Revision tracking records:
◇ ◇ ◇ ◇ ◇ ◇ ◇
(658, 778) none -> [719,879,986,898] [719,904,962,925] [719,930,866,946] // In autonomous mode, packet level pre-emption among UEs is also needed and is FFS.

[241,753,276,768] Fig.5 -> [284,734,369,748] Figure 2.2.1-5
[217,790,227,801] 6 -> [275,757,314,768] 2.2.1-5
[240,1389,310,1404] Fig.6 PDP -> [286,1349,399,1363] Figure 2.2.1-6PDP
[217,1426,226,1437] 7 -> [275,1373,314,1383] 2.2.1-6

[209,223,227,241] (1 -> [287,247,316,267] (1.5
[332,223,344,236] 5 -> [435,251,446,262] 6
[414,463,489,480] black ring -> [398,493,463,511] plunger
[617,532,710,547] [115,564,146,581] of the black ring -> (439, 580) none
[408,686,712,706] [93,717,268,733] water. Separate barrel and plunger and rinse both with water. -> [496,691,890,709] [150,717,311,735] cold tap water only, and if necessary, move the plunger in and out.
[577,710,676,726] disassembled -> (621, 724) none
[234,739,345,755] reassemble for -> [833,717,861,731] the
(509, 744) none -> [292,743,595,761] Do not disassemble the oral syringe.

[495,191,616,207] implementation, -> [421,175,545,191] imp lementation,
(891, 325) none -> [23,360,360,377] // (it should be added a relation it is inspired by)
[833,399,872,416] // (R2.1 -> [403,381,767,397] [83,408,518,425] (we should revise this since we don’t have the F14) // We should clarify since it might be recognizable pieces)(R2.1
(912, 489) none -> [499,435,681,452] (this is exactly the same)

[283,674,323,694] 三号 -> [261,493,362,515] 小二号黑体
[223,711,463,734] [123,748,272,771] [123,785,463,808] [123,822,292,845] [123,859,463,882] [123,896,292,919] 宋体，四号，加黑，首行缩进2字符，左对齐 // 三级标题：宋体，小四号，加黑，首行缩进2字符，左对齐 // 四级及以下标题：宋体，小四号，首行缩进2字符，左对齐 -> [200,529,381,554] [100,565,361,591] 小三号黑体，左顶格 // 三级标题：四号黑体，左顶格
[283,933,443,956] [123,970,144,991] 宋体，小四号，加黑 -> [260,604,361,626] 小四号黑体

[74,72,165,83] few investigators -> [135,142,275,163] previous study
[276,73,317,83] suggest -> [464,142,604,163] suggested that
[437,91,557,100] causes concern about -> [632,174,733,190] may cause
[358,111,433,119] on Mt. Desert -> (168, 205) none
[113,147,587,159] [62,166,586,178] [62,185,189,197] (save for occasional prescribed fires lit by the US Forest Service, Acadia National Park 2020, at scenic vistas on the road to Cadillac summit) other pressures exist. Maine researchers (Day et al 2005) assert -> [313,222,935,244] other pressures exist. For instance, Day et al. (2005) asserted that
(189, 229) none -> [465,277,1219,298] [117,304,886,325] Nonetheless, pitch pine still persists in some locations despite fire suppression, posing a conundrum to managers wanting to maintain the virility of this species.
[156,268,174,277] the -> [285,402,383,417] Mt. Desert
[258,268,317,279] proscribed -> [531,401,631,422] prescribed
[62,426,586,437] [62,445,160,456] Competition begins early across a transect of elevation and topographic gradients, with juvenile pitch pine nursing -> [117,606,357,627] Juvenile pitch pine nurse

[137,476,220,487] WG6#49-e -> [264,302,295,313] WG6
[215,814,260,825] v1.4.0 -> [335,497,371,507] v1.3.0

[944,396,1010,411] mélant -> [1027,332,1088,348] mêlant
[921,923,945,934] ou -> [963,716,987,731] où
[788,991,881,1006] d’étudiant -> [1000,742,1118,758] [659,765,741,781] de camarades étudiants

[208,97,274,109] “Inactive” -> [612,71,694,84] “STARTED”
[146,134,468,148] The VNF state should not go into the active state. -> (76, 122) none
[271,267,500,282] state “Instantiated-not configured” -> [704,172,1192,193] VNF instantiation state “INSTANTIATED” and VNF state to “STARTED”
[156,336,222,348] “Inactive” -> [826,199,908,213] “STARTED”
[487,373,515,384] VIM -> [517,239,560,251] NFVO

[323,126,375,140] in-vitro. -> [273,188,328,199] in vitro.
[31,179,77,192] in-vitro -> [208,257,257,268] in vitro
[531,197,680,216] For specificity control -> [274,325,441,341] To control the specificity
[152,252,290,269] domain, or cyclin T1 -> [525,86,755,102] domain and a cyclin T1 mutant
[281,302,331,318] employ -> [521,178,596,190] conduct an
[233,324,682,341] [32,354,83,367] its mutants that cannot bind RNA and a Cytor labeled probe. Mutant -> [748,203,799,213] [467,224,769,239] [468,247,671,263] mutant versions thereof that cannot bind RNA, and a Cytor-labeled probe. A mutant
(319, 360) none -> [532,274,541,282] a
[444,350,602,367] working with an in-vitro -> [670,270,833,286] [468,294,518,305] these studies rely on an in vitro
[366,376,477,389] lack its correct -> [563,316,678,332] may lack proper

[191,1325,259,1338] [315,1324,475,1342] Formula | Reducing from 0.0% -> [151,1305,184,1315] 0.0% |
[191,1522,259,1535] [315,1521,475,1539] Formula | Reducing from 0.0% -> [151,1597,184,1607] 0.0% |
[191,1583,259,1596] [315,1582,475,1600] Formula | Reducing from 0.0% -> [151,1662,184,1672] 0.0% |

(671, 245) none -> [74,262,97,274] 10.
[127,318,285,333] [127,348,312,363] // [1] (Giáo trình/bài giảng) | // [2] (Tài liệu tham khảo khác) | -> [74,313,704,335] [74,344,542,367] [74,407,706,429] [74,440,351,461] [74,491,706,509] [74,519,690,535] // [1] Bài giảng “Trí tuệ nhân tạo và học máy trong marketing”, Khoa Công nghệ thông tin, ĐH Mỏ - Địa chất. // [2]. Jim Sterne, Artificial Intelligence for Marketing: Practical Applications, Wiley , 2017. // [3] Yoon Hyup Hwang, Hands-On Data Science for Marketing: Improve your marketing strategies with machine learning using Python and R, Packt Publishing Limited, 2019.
◇ ◇ ◇ ◇ ◇ ◇ ◇
▸ Brief: Search the entries for "state" and show every line that has it.

▸ Written solution:
[146,134,468,148] The VNF state should not go into the active state. -> (76, 122) none
[271,267,500,282] state “Instantiated-not configured” -> [704,172,1192,193] VNF instantiation state “INSTANTIATED” and VNF state to “STARTED”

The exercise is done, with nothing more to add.